A printed circuit board is a medium for connecting electronic components in a controlled manner. It is a laminated sandwich structure of conductive and insulating layers with an artwork pattern of traces, planes, and other features etched from one or more sheet layers of copper laminated onto and/or between sheet layers of a non-conductive substrate.
A PCB is made up of multiple layers of different materials. The core layer is composed of an insulating substrate, which is typically FR-4 (a flame-retardant epoxy fiberglass composite). A thin layer of copper is laminated on top of this core layer, and a photosensitive material known as the solder mask is applied on top of the copper layer to protect it from oxidation and provide insulation.
Electrical components can be soldered to conductive pads on the outer layers in the shape designed to accept the component’s terminals to electrically connect and mechanically fasten them to it. Vias are plated-through holes that allow interconnections between layers in another manufacturing process.
Printed circuit boards are found in almost all electronic devices. Wire wrap and point-to-point construction were once popular but are now rarely used as alternatives to PCBs. PCBs necessitate more design work to lay out the circuit, but manufacturing and assembly can be automated.
Much of the layout work can be automated using electronic design automation software. Because components are mounted and wired in a single operation, mass-producing circuits with PCBs is less expensive and faster than other wiring methods. A large number of PCBs can be manufactured at the same time, and the layout only needs to be done once. PCBs can also be produced manually in small quantities, albeit with diminished benefits.
The PCB design is created using computer-aided design (CAD) software, specifying the placement of components and the routing of electrical connections. Once the design is finalized, it goes through a fabrication process involving the following steps:
- Substrate Preparation: The core layer is prepared by cleaning and coating it with a thin layer of copper.
- Imaging: A photosensitive material called the photoresist is applied over the copper layer. The PCB design is then printed onto a transparent film or photomask. The film is aligned with the core layer, and ultraviolet light is used to expose the photoresist through the photomask, creating a pattern of hardened and unhardened areas.
- Etching: The unhardened areas of the photoresist are removed, leaving behind the pattern of copper traces. The board is then placed in an etching solution, typically containing chemicals like ferric chloride, which selectively dissolve the exposed copper, leaving only the desired copper traces.
- Solder Mask Application: A solder mask layer is applied over the entire surface of the PCB, except for the areas where the copper traces and component pads are exposed. The solder mask helps prevent solder bridges and provides insulation between the conductive traces.
- Component Placement: Electronic components, such as resistors, capacitors, integrated circuits, and connectors, are placed on the PCB according to the design specifications. This can be done manually or using automated assembly machines.
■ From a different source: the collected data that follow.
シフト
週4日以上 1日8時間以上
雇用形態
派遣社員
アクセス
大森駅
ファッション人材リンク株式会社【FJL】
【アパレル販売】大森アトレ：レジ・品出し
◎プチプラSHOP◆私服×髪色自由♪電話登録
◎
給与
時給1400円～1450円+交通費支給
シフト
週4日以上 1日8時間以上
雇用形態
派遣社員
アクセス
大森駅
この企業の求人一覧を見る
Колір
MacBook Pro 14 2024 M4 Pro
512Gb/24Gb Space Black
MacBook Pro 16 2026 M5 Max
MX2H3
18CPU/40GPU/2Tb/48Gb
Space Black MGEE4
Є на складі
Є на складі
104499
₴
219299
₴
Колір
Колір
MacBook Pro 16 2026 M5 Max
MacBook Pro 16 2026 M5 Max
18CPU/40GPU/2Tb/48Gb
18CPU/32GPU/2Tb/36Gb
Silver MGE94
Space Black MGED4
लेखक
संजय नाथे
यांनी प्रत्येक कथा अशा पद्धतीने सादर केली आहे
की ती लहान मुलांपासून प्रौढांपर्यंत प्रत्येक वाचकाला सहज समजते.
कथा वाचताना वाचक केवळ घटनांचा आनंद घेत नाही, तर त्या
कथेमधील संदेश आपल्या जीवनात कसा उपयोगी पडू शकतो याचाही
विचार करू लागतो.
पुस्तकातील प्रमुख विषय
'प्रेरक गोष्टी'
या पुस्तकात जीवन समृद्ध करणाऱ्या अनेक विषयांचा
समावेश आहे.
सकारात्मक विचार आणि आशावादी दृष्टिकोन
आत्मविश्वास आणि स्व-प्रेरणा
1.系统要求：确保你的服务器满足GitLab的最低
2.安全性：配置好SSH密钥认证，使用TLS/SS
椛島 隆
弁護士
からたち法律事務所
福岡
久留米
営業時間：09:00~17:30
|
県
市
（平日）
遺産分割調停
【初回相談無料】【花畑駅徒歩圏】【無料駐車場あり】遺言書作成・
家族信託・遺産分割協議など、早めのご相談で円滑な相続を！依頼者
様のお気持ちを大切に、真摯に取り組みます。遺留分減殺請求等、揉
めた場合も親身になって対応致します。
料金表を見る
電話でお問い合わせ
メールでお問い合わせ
- Soldering: The components are soldered onto the PCB to establish electrical connections. This can be done using wave soldering, reflow soldering, or hand soldering techniques, depending on the complexity of the circuit and the production requirements.
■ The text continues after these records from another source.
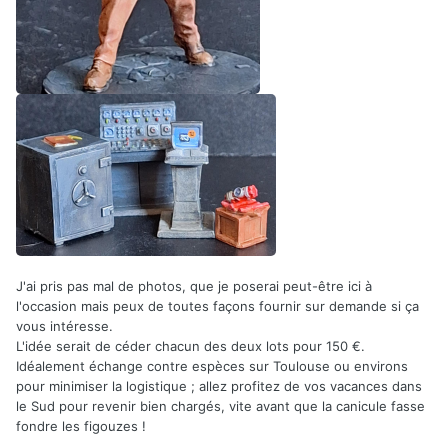
J'ai pris pas mal de photos, que je poserai peut-être ici à
l'occasion mais peux de toutes façons fournir sur demande si ça
vous intéresse.
L'idée serait de céder chacun des deux lots pour 150 €.
Idéalement échange contre espèces sur Toulouse ou environs
pour minimiser la logistique ; allez profitez de vos vacances dans
le Sud pour revenir bien chargés, vite avant que la canicule fasse
fondre les figouzes !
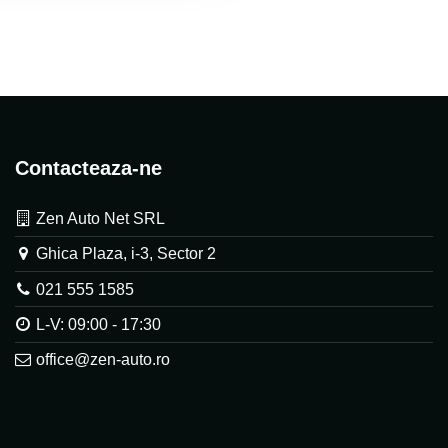
Contacteaza-ne
Zen Auto Net SRL
Ghica Plaza, i-3, Sector 2
021 555 1585
L-V: 09:00 - 17:30
office@zen-auto.ro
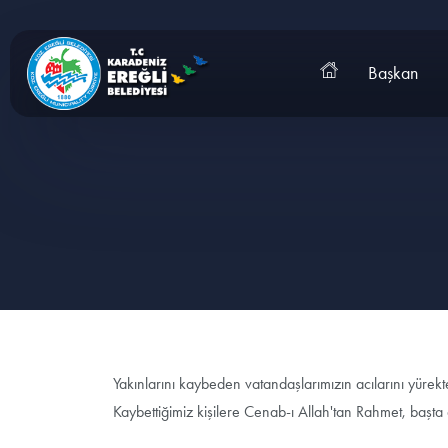
Başkan
Yakınlarını kaybeden vatandaşlarımızın acılarını yürek
Kaybettiğimiz kişilere Cenab-ı Allah'tan Rahmet, başta 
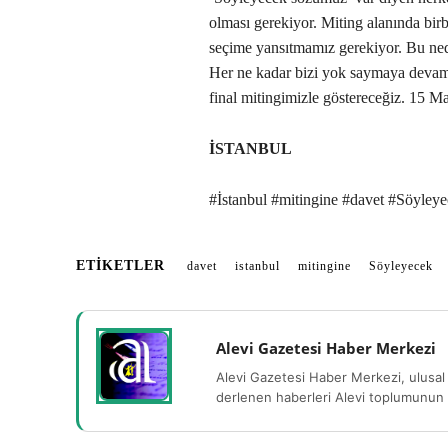
olması gerekiyor. Miting alanında bir
seçime yansıtmamız gerekiyor. Bu nede
Her ne kadar bizi yok saymaya devam 
final mitingimizle göstereceğiz. 15 M
İSTANBUL
#İstanbul #mitingine #davet #Söyley
ETIKETLER
davet
istanbul
mitingine
Söyleyecek
Alevi Gazetesi Haber Merkezi
Alevi Gazetesi Haber Merkezi, ulusal 
derlenen haberleri Alevi toplumunun b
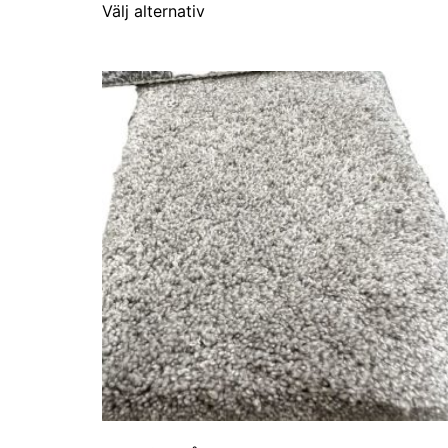
Välj alternativ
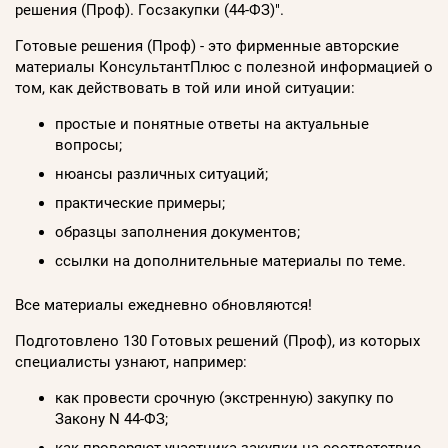
решения (Проф). Госзакупки (44-ФЗ)".
Готовые решения (Проф) - это фирменные авторские
материалы КонсультантПлюс с полезной информацией о
том, как действовать в той или иной ситуации:
простые и понятные ответы на актуальные
вопросы;
нюансы различных ситуаций;
практические примеры;
образцы заполнения документов;
ссылки на дополнительные материалы по теме.
Все материалы ежедневно обновляются!
Подготовлено 130 Готовых решений (Проф), из которых
специалисты узнают, например:
как провести срочную (экстренную) закупку по
Закону N 44-ФЗ;
как проверяют участника закупки на соответствие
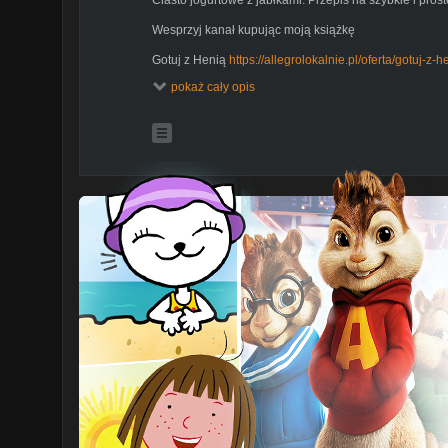
Wesprzyj kanał kupując moją książkę
Gotuj z Henią
https://allegrolokalnie.pl/oferta/gotuj
pokaż cały opis
Zestaw książek
https://allegrolokalnie.pl/oferta/zes
foks
Dziękuję !! #heniafoks #heniafoksciasta #heniafoksprz
Składniki:
2 szklanki mąki pszennej tortowej
2 budynie waniliowe bez cukru każdy po 40 g
4 jajka rozmiar M
4 jabłka
1 szklanka jogurtu naturalnego
1/2 szklanki oleju
1 szklanka cukru
*szklanka o pojemności 250 ml
Jeśli podobają Ci się moje filmy i nie chcesz przega
kliknięcia przycisku subskrybuj i zaznaczenie dzwone
Moje pozostałe 3000 przepisów znajdziesz tutaj:
https://www.youtube.com/c/HeniaFoksprzepismamypl/
Zapraszam Cię również na mojego bloga:
www.przepi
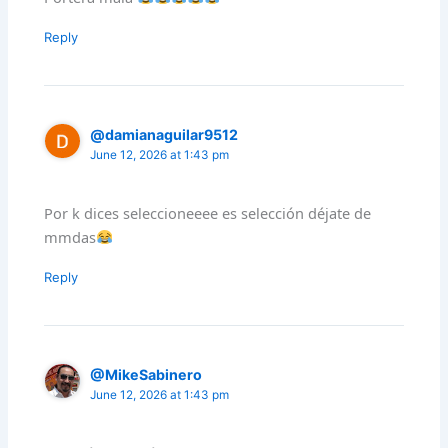
Reply
@damianaguilar9512
June 12, 2026 at 1:43 pm
Por k dices seleccioneeee es selección déjate de
mmdas
Reply
@MikeSabinero
June 12, 2026 at 1:43 pm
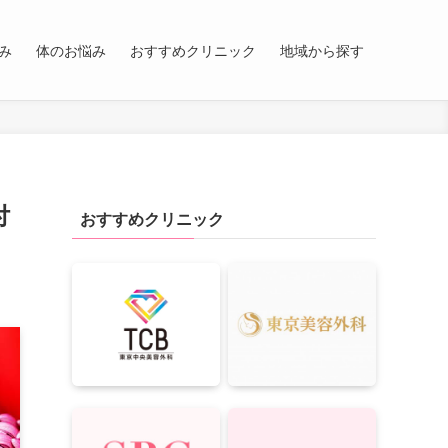
み
体のお悩み
おすすめクリニック
地域から探す
付
おすすめクリニック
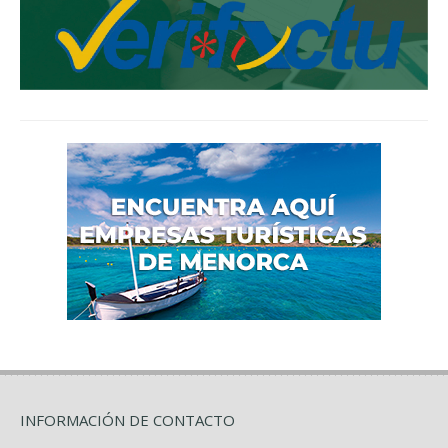
INFORMACIÓN DE CONTACTO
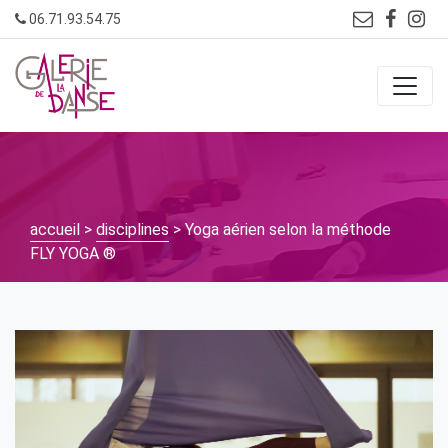
Skip
06.71.93.54.75
to
content
accueil
>
disciplines
> Yoga aérien selon la méthode
FLY YOGA ®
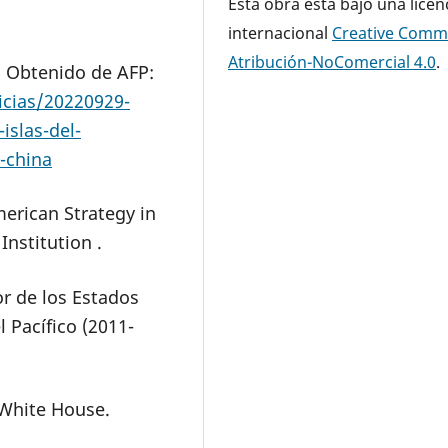
Esta obra está bajo una licen
internacional
Creative Com
Atribución-NoComercial 4.0
.
. Obtenido de AFP:
icias/20220929-
islas-del-
-china
American Strategy in
Institution .
ior de los Estados
 Pacífico (2011-
 White House.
- Testing and Inspection: The assembled PCB is tested for functionality and inspected for any defects or manufacturing errors. Various testing methods, such as automated optical inspection (AOI) and in-circuit testing (ICT), are employed to ensure the quality of the PCB.
After passing the testing phase, the PCB can be integrated into electronic devices or systems. PCBs range in complexity from simple single-layer boards used in basic electronics to multi-layer boards with intricate designs used in advanced applications such as computer motherboards or smartphones.